** Assigned task **
Please write out the text of every item below word for word, leaving out the pictures.
** Opening Material provided block **
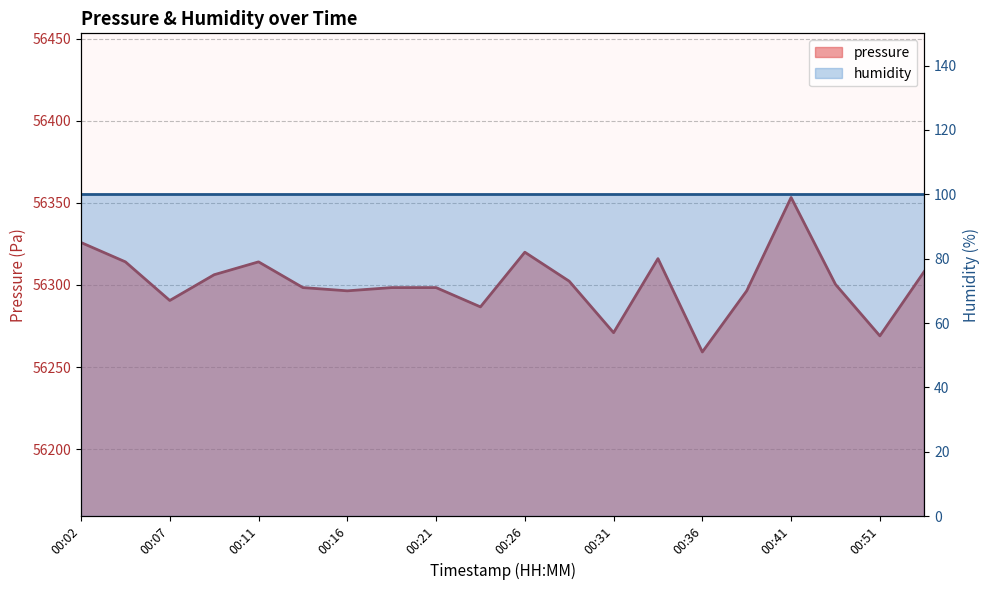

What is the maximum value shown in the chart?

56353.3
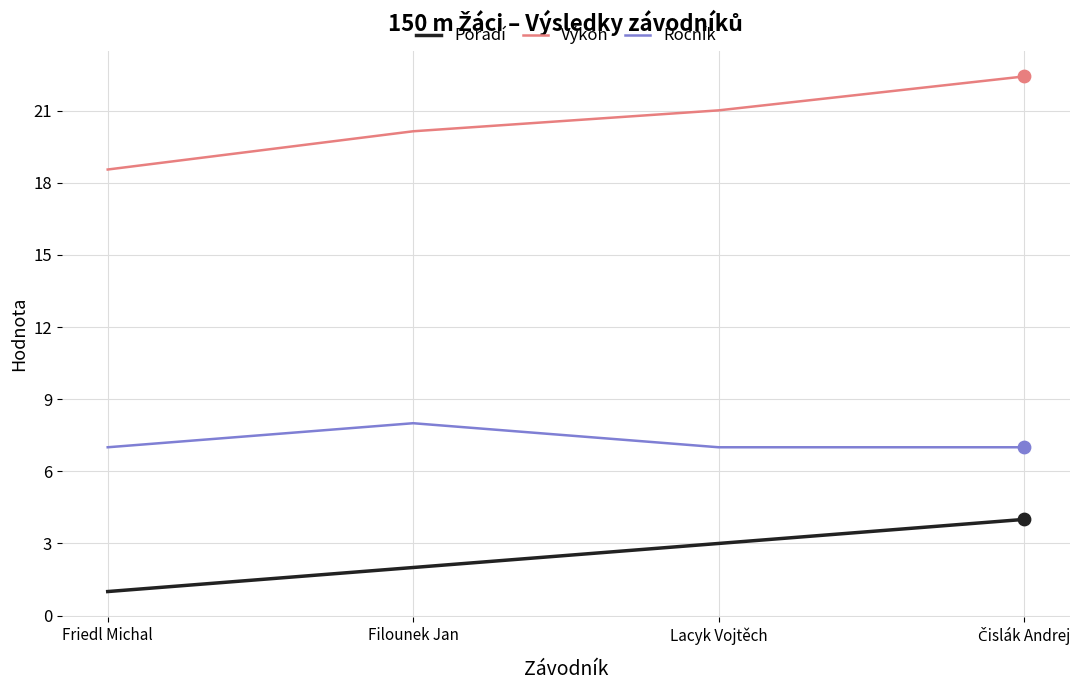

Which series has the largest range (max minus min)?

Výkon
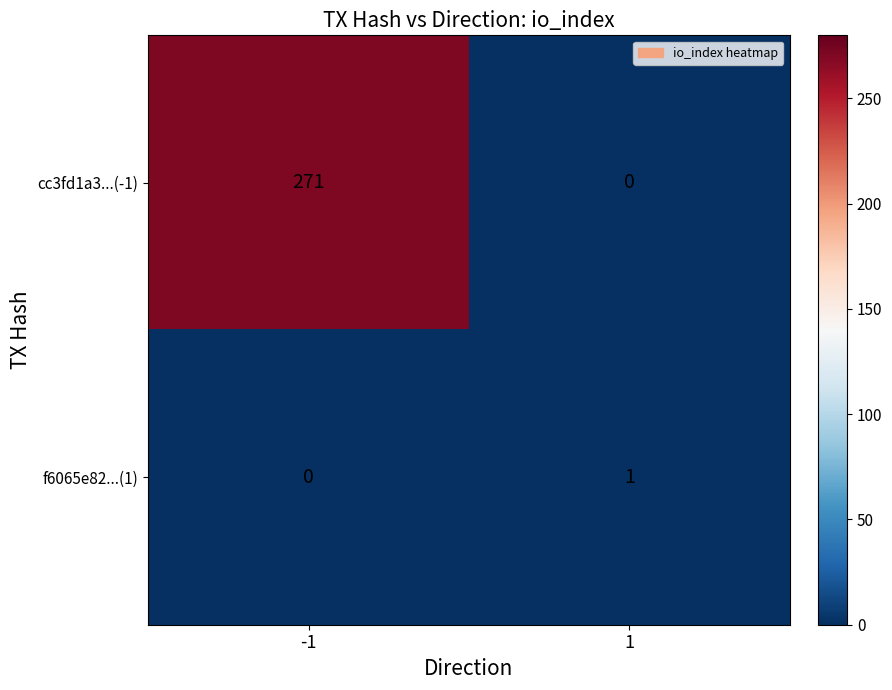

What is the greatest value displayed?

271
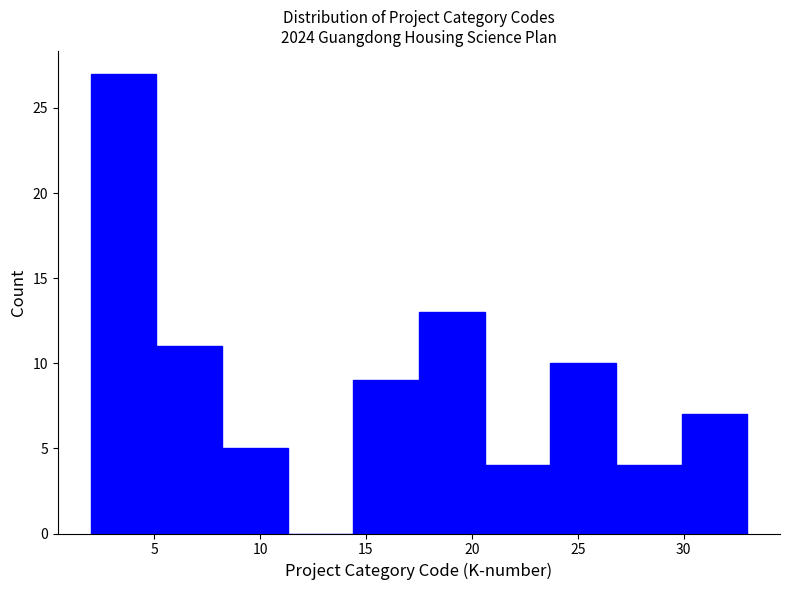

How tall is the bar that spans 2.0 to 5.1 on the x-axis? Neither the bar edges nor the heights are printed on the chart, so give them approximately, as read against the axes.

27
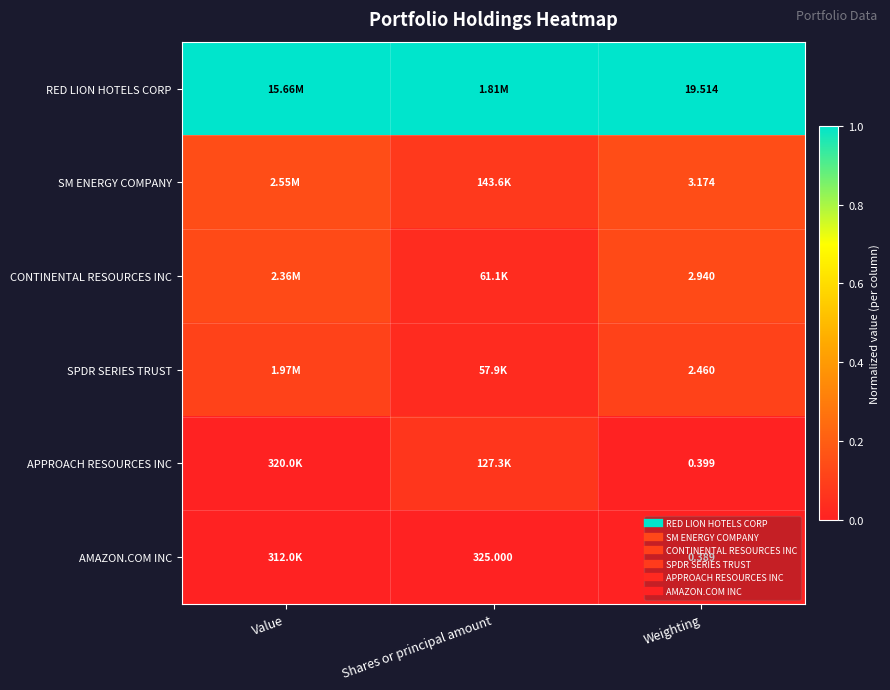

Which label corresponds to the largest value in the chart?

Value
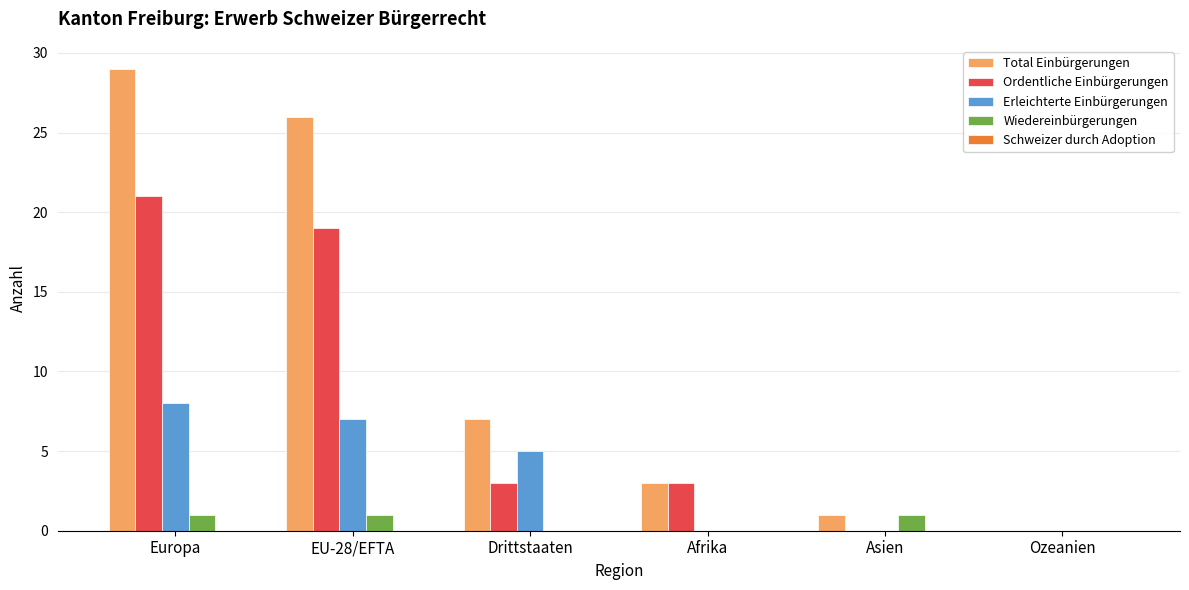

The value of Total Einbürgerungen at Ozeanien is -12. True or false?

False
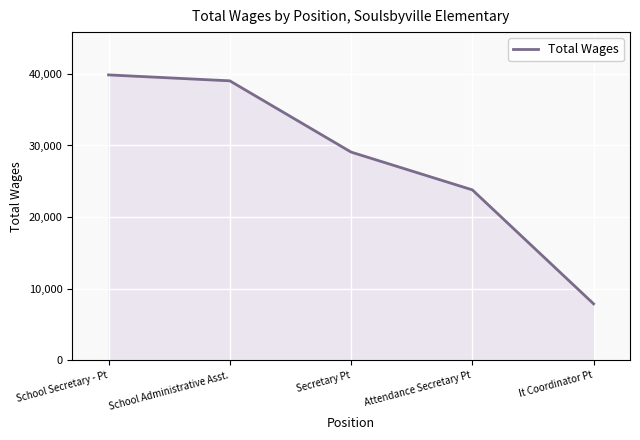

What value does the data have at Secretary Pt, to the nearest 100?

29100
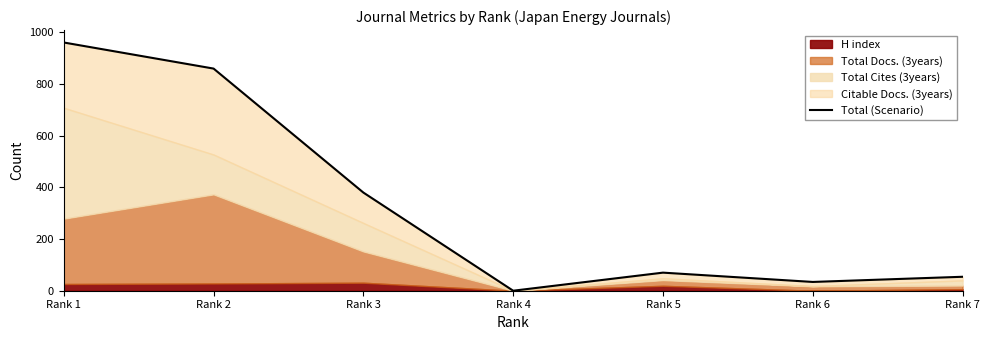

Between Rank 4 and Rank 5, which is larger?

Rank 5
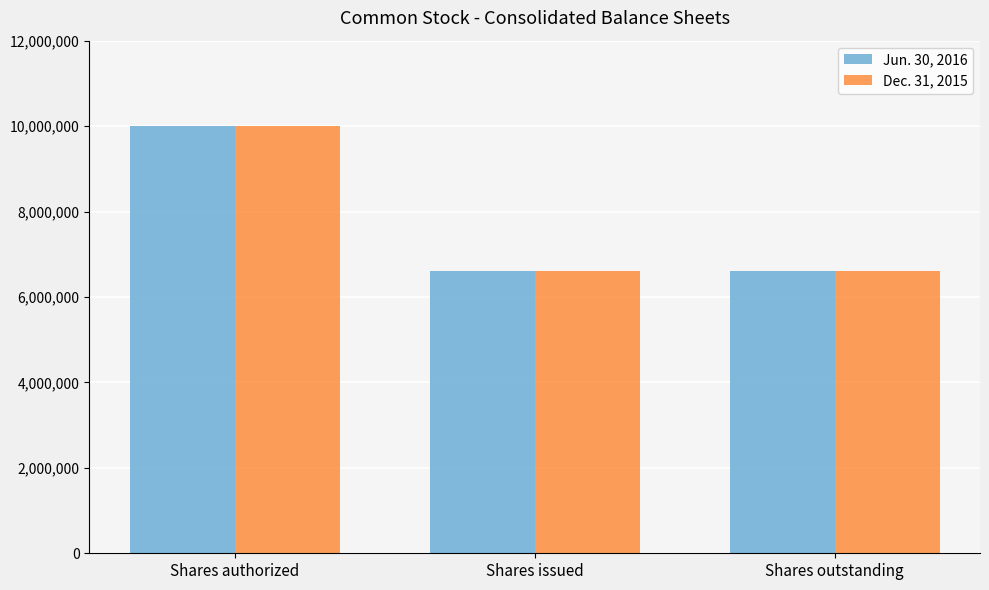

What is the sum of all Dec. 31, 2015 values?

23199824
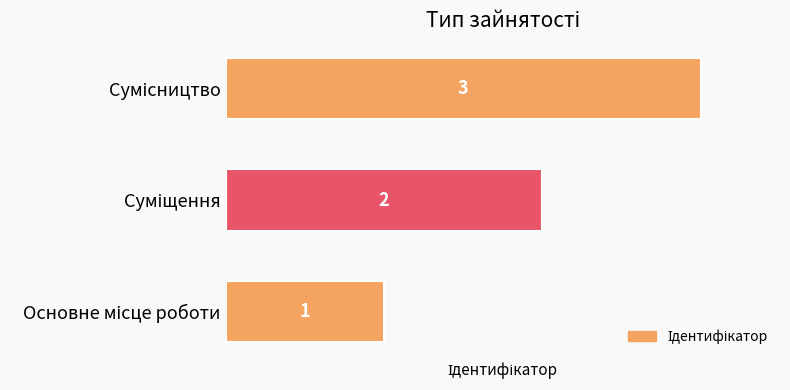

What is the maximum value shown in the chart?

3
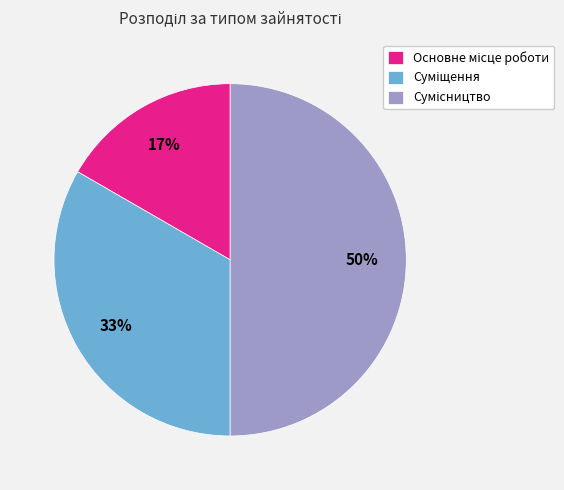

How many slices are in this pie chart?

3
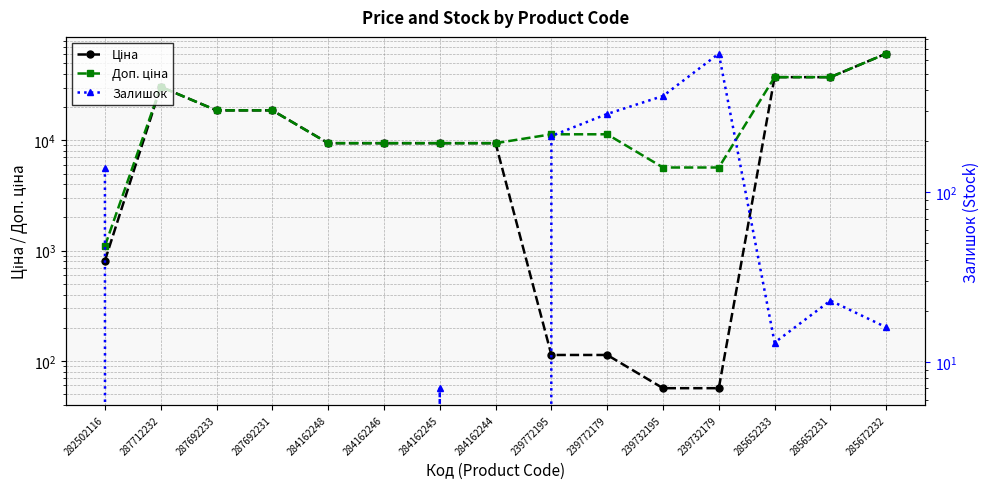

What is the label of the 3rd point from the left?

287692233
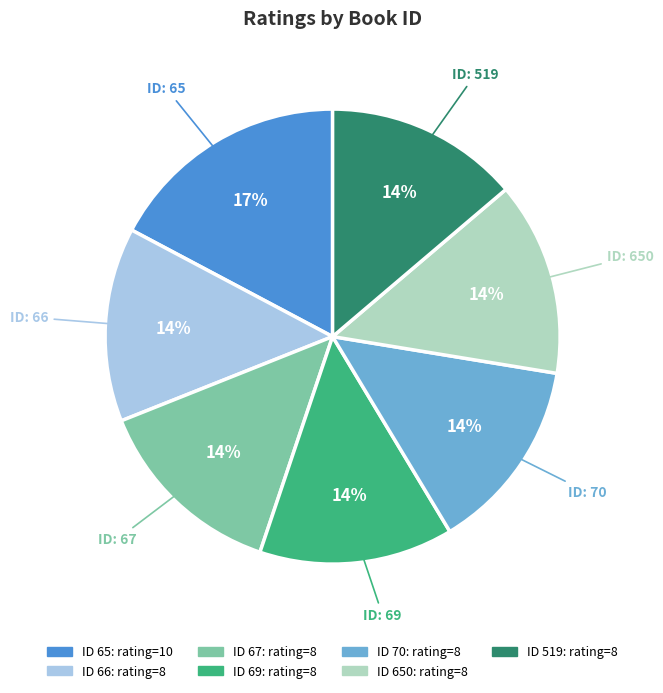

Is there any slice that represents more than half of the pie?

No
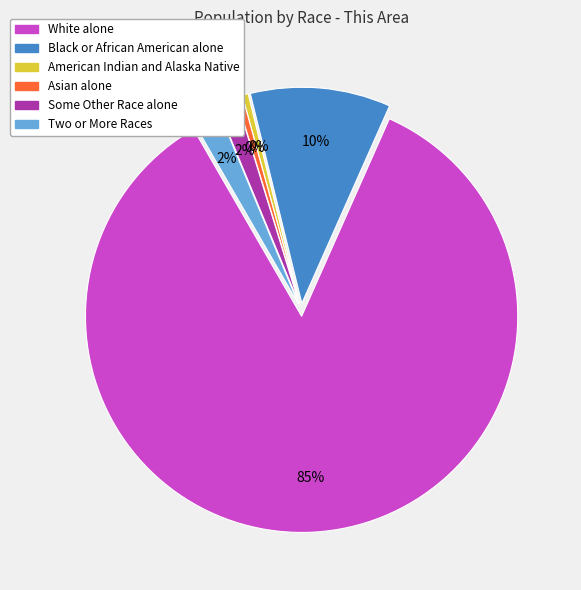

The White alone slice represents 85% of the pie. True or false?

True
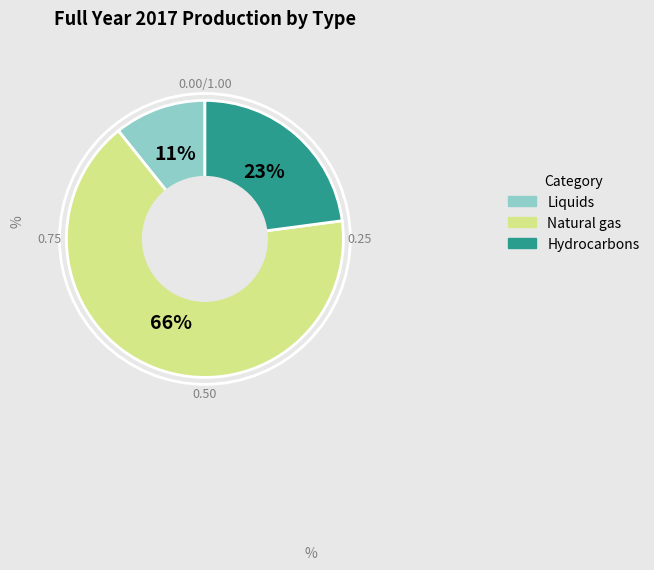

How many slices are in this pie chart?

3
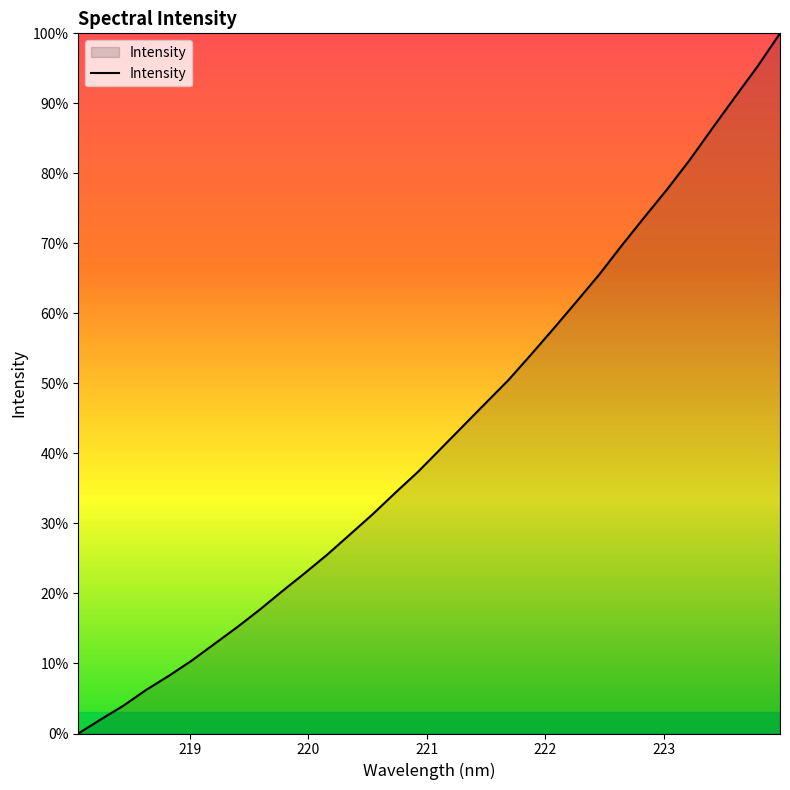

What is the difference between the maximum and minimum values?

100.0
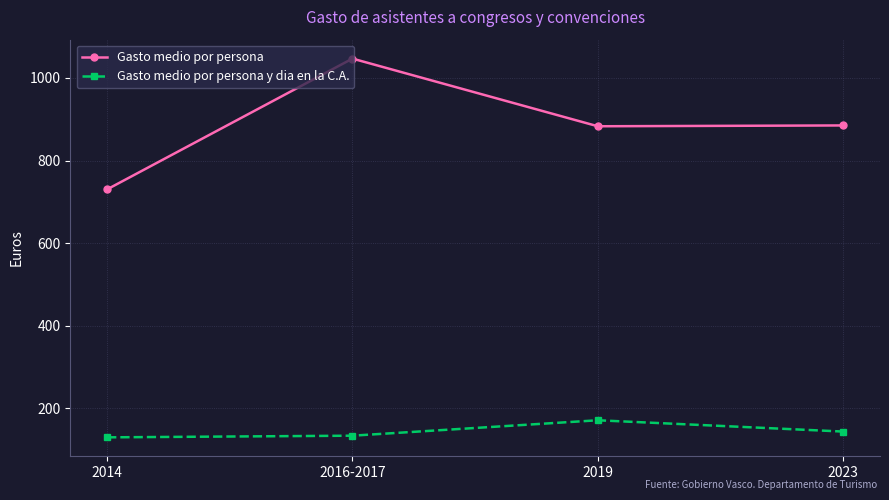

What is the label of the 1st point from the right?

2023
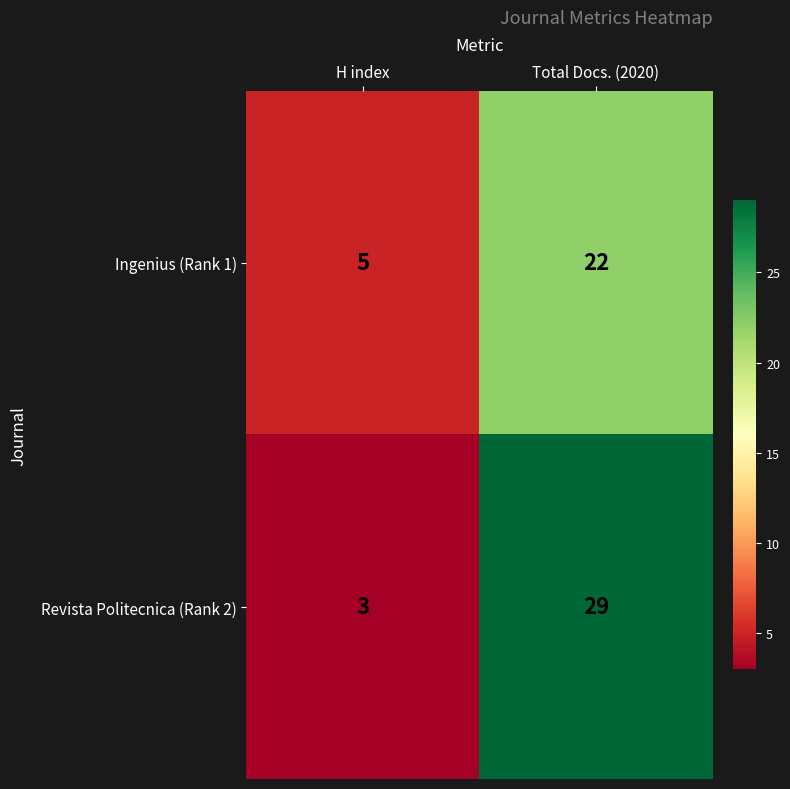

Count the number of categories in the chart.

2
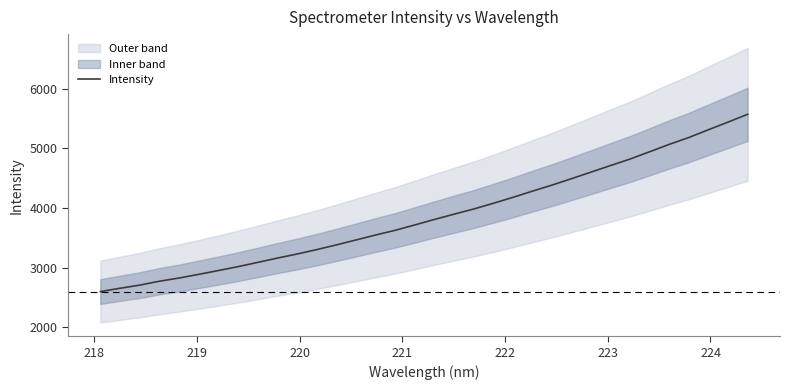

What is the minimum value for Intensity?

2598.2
** Closing Material provided block **
** Task response **
What is the maximum value shown in the chart?

56353.3

Which series has the largest range (max minus min)?

Výkon

What is the greatest value displayed?

271

How tall is the bar that spans 2.0 to 5.1 on the x-axis? Neither the bar edges nor the heights are printed on the chart, so give them approximately, as read against the axes.

27

Which label corresponds to the largest value in the chart?

Value

The value of Total Einbürgerungen at Ozeanien is -12. True or false?

False

What value does the data have at Secretary Pt, to the nearest 100?

29100

Between Rank 4 and Rank 5, which is larger?

Rank 5

What is the sum of all Dec. 31, 2015 values?

23199824

What is the maximum value shown in the chart?

3

How many slices are in this pie chart?

3

What is the label of the 3rd point from the left?

287692233

Is there any slice that represents more than half of the pie?

No

The White alone slice represents 85% of the pie. True or false?

True

How many slices are in this pie chart?

3

What is the difference between the maximum and minimum values?

100.0

What is the label of the 1st point from the right?

2023

Count the number of categories in the chart.

2

What is the minimum value for Intensity?

2598.2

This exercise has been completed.